“No!”I said. “You think that dying for me absolves you of anything? Everyone dies. It doesn’t make you a hero. It just makes you another body in the ground.”
“Better me than you,” he said, smiling even as a line of blood trickled from the sharp edge of the blade.
“You don’t get it,” I said. “I’m already dead, Hong.” I hadn’t meant to tell him this way, but the words rushed out like a well spilling over from too much rain. Anything to change his mind, even if he never looked at me the same way again.
“Zilan, I know,” he said quietly. “I saw your scar, remember?”
“You understood what that meant?” I said, my hands slipping from the bars. “You never asked about it.”
“It doesn’t matter, Zilan,” he said, his eyes as warm as ever. “None of it matters. You’re still you.”
He’s actually going to do it, I thought, wishing I could rend the bars apart, tear the whole world in half. So many people had died for me, for a life that I’d ruined and wasted, and I couldn’t let the prince do the same. But the Empress held a knife to his throat, he had no weapons to defend himself, and I was caged across the room. I still had my rings, but those were only good for small transformations with things I could touch.
I patted my sleeves and pockets for something, anything I could use to break free. But no stones fell out. Just a tiny spool of gold thread that I’d used to fix my dress that afternoon.
I froze, clutching it in my fist to be sure the Empress wouldn’t see it. Maybe the prince didn’t have any weapons on him.
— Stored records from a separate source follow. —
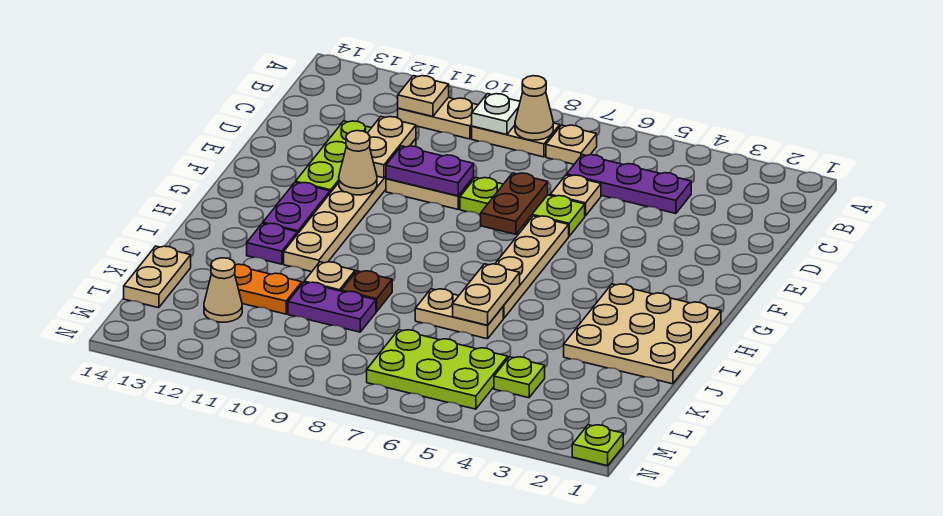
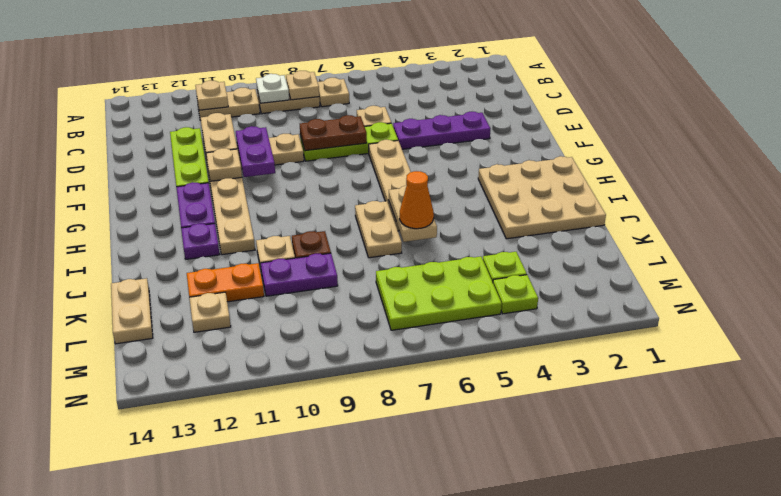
tan cone B8 level 2 -> tan plate B8 level 2
purple plate C4:C6 level 1 -> purple plate E3:E5 level 1
brown plate E7:F7 level 2 -> brown plate E7:E8 level 2
purple plate E9:E10 level 2 -> purple plate E10:F10 level 2
tan cone F11 level 2 -> tan plate F11 level 2
tan plate J6:J7 level 1 -> tan plate I7:J7 level 1
none -> orange cone J6 level 3
tan cone L12 level 1 -> tan plate L12 level 1
lime plate N1 level 1 -> lime plate M4 level 1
But I could be a weapon for him.
I pinched the loose end of the thread and twisted it around my finger.
“Li Hong,” I said, “you promised me one more day.”
“I’m sorry,” he said, his voice breaking. “I tried.”
I pulled the thread slack under my sleeve.
“Try harder,”I said, reaching through the bars and hurling the spool across the room.
It arced over the room like a comet, a tail of golden thread marking its path. The Empress’s gaze followed it, eyes narrowed as she tried to discern what I’d thrown.
The prince would know. He would understand it sooner than the Empress, and if he was smart, he would use that half second to his advantage.
This is all the time I can give you, I thought, pressed against the bars, clutching the other end of the thread, praying he would understand.
He didn’t even hesitate.
As the Empress arched her neck toward the spool, the prince wrenched her wrist down, forcing the knife from his throat. Her gaze snapped back to him, and she raked the blade across his chest, drawing a line of blood through his clothes, but he had already broken away from her, reaching out, hand closing around the spool.
I never should have doubted him—the prince knew me the way the moon knows its shadowed face. He knew all of my secrets even if I never said them out loud.
He turned back to the Empress and pressed the spool to the bare skin of her sternum.
Gold was a soft metal. Not ideal for stabbing someone, especially not through bone.
But if I could break her skin, I would have access to her bloodstream, filled with the gold and iron that I could warp into any shape. I could force all the blood to pool in her feet, knocking her unconscious. I could sharpen the iron into tiny spikes that tore her veins open, making her bleed out inside herself. I could rip her organs apart, I could drill spikes into her brain, I could destroy the indestructible empress, and the empire would finally belong to Hong.
The Empress raised her blade, aiming for the prince’s throat.
This time, I was faster.
Alchemy shot like lightning across the golden thread, singeing the palm of my hand raw. The tangled threads congealed into a thin point that bit into the Empress’s sternum, splitting her skin and sending a curtain of blood spilling down her chest, soaking her gold dress. Her necklace burst, pearls clattering to the ground as my alchemy raced into her veins, rushing toward her heart.
She struck wide at Hong but missed, and in my moment of relief, I realized too late that she hadn’t been aiming for him at all.
The thread snapped, spool clattering to the floor. The transformation cut off like a wall had slammed down between me and the rushing river of the Empress’s veins. Hong took a surprised step back, then the Empress readjusted her grip on her knife, and in one fluid sweep, slit his throat.
“Hong!”I said, grabbing the bars. The cage lurched with my weight, threatening to spill me onto my face.
The prince remained on his feet for a moment, like a swaying stalk of silver grass, hand clamped around his neck. Then blood rushed past his fingers, weeping down the steps before the throne, racing through the grooves between the tiles. He tried to speak, but the words came out wet and distorted. He coughed, sinking to his knees, and I realized that in a few minutes, I was going to lose everyone who mattered to me.